Het is al weer even geleden dat Mark Dresser een solo album maakte, ‘Modicano’ stamt uit 2017. Als opmaat naar dit nieuwe album, ‘Tines of Change’ zegt Dresser: “I heard micro-details of the instrument when I practiced alone, that got lost once I played with others, that led to a lot of time thinking about how I could make these exciting soft sounds louder. As a bass player, you’re relegated to what the realities of the acoustics allow.
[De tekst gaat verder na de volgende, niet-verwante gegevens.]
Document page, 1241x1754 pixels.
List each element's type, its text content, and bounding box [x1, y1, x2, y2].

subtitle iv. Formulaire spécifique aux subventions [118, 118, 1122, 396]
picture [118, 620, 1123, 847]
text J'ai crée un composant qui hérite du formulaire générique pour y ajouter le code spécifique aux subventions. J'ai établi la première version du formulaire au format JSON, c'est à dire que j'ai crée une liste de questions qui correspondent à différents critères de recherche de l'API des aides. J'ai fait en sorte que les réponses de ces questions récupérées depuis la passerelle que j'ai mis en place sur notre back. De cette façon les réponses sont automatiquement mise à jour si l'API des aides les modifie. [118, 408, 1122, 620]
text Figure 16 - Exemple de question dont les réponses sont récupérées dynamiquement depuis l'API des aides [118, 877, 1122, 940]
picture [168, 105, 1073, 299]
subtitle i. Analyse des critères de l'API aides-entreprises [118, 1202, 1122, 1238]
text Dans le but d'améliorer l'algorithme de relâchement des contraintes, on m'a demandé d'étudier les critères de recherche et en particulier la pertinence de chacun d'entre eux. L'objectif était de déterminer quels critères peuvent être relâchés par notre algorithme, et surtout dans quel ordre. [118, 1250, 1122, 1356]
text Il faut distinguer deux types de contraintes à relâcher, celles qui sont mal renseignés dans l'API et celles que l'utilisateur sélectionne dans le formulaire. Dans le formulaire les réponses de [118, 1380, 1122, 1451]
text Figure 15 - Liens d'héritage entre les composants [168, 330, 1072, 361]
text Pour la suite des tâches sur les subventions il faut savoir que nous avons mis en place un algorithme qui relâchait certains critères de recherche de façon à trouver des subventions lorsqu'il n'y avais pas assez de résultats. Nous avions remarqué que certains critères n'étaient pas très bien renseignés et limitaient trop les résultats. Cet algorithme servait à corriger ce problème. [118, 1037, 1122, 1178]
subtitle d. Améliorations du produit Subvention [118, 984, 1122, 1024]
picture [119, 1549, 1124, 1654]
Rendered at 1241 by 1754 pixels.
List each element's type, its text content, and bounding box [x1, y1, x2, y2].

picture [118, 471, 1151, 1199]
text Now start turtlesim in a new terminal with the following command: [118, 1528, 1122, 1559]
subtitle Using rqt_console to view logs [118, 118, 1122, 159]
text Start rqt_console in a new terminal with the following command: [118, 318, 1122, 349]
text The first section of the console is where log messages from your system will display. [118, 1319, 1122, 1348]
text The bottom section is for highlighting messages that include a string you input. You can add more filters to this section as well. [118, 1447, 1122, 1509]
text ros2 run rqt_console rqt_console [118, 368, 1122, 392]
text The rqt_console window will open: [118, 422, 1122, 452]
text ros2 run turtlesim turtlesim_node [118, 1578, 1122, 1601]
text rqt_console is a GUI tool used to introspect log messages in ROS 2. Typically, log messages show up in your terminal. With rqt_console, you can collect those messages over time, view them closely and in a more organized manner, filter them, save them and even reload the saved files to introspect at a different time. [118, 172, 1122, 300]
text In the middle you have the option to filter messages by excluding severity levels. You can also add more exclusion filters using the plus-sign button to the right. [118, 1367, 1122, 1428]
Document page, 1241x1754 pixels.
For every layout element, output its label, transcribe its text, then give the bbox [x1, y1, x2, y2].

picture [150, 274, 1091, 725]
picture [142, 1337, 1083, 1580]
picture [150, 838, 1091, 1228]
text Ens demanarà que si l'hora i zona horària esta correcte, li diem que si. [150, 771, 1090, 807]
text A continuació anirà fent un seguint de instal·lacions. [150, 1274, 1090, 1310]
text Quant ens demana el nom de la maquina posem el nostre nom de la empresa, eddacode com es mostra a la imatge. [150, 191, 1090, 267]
I realized that I could access the sonic details I was hearing by amplifying the bass differently.” Het maakt ook dit album weer tot een heel bijzondere en afwijkend van alles wat ik tot nu toe hoorde aan solo albums van bassisten. Mede dankzij bassist en instrumentenbouwer Kent McLagan die Dresser voorzag van de nodige hulpmiddelen. Reeds in de eerste twee stukken ‘Prolotine’ en ‘Tynalogue’ horen we klanken die we niet direct met een bas associëren. Vaak eerder met een gitaar, soms een harp en met percussie, vooral in die ritmische episode in ‘Tynalogue’. Aparte effecten ook in ‘Harmonicity’, waarin Dresser zijn bas op verschillende wijze prachtig laat zingen. Het begin van ‘Melodine’ is eigenlijk het eerste moment waarop we Dresser met strijkstok een klankbeeld horen neerzetten wat ik volledig met dit instrument associeer, overigens een bijzonder mooi moment vol duistere klanken. Maar ‘Gregorantyne’, waarvoor Dresser ziet inspireren door Gregoriaanse gezangen, klinkt weer allesbehalve naar een bas. De scherpe, hoge klanken doen hier eerder denken aan elektronica. Terwijl in ‘Nakantanitine’ weer een ritmisch, minimalistisch patroon overheerst. En zo creëert hij in ieder stuk, twaalf in totaal, een volstrekt unieke geluidswereld.
Delen van de albums zijn te beluisteren op Bandcamp. De albums zijn daar ook te koop.